## SOURCE TEXT
Sir: It is certain that over two thirds of the earth’s surface is covered by water; less than a third is taken up by land. As earth’s population continues to grow, people are putting ever-increasing pressure on the planet’s water resources. Our oceans, rivers here in Nigeria and other inland waters are “squeezed” by human activities, not so they take up less room but so their quality is reduced. Poorer water quality means water or river pollution.
We know that pollution is a human problem because it is a relatively recent development in the planet’s history. Before the 19th century industrial revolution, people lived more in harmony with their immediate environment. As rapid industrialisation has spread around the globe, so the problem of pollution especially water/river has spread with it.
Today, with about ten billion people on the planet, it has become apparent that there are limits. Pollution is one of the signs that humans have exceeded those limits. Perhaps, the main problem associated with water or river pollution is that it kills life that inhabits water-based ecosystems. Dead fish, birds, dolphins and many other animals often wind up on beaches, killed by pollutants in their habitats.
Pollution disrupts the natural food chain as well. Pollutants such as Cadmium and lead are eaten by tiny animals later, these animals are consumed by fish and shellfish, and the food chain continues to be disrupted at all higher levels. Eventually, humans are affected by this process as well; people can get diseases such as hepatitis by eating sea food that has been poisoned. Ecosystem can be severely changed or destroyed by water pollution.

## RAW DATA

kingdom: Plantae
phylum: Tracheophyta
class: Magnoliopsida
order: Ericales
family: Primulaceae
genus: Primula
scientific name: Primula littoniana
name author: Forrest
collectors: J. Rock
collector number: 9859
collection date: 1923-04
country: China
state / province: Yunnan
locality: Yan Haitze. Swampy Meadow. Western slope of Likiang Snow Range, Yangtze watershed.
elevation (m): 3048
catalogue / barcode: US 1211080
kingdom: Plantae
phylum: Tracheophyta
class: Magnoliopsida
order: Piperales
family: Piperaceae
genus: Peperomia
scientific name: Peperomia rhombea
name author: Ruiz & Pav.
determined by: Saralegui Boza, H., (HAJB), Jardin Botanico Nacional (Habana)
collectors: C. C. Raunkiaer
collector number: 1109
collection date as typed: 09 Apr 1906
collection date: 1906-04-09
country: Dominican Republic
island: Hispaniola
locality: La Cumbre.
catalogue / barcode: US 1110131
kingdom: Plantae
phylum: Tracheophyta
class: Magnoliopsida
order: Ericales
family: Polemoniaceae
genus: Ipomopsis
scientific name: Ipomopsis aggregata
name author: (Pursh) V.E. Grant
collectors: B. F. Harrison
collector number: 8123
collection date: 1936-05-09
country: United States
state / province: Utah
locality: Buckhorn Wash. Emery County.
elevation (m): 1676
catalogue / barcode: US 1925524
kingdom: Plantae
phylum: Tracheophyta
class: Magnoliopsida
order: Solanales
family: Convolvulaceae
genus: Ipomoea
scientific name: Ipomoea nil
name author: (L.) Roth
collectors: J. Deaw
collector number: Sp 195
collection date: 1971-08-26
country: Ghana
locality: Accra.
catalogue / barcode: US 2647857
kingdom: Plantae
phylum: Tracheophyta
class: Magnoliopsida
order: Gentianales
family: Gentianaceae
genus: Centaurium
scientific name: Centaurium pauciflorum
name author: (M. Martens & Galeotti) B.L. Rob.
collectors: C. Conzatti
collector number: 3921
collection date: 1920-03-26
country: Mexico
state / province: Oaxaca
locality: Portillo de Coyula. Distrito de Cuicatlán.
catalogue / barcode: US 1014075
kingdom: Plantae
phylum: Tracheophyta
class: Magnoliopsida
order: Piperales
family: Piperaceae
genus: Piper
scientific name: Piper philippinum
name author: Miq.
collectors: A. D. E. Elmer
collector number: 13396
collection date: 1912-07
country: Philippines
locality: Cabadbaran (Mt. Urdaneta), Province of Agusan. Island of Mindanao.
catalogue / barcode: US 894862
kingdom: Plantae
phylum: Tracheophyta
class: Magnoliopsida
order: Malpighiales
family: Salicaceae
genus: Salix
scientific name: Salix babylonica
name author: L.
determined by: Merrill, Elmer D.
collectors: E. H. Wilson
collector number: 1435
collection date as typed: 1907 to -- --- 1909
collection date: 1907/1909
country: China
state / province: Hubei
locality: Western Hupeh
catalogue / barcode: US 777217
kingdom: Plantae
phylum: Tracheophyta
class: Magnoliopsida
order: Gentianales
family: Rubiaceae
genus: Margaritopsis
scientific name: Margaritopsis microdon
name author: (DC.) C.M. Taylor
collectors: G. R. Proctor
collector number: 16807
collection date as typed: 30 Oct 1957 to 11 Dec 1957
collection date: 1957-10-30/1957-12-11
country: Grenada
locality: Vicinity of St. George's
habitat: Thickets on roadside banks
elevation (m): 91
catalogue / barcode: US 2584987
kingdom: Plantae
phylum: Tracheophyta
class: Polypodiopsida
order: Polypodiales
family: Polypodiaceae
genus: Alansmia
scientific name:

## REQUIRED TASKS
**A)** List the animals that the water pollution letter names as washing up dead on beaches.
**B)** According to the water pollution letter, what disease can people get from eating poisoned seafood?
**C)** Carry on the water pollution letter from its last sentence.

## LIST OF ANSWERS
**A)** Fish, birds, dolphins

**B)** Hepatitis

**C)**
Sometime ago, some Ecosystem scholars stated that some people believe pollution is an inescapable result of human activity: they argue that if we want to have industries/factories, cars, ships, cities, oil and coastal resorts, some degree of pollution is almost certain to result. In other words, pollution is necessary evil that people must put up with if they want to make progress. Fortunately, not everyone agrees with this point of view. One reason people have woken up to the problem of pollution is that it brings costs of its own that undermine any economic benefits that come about by polluting.
Take oil spills, for instance. They can happen if tankers are too poorly built to survive accidents at sea. The main problem is that the people who bear the cost of the spill (typically a small host or coastal community) are not the people who caused the problem in the first place, but the people who operate the tanker (typically the oil company or oil explorer). Yet everyone who puts petrol (gasoline) into his/her cars or uses almost any kind of petroleum fueled transport contributes to the problem in some way; so oil spills area problems for everyone.
Finally, the environment is everything that surrounds us that gives us life and health often.
Kenneth Uzoma Agwasim.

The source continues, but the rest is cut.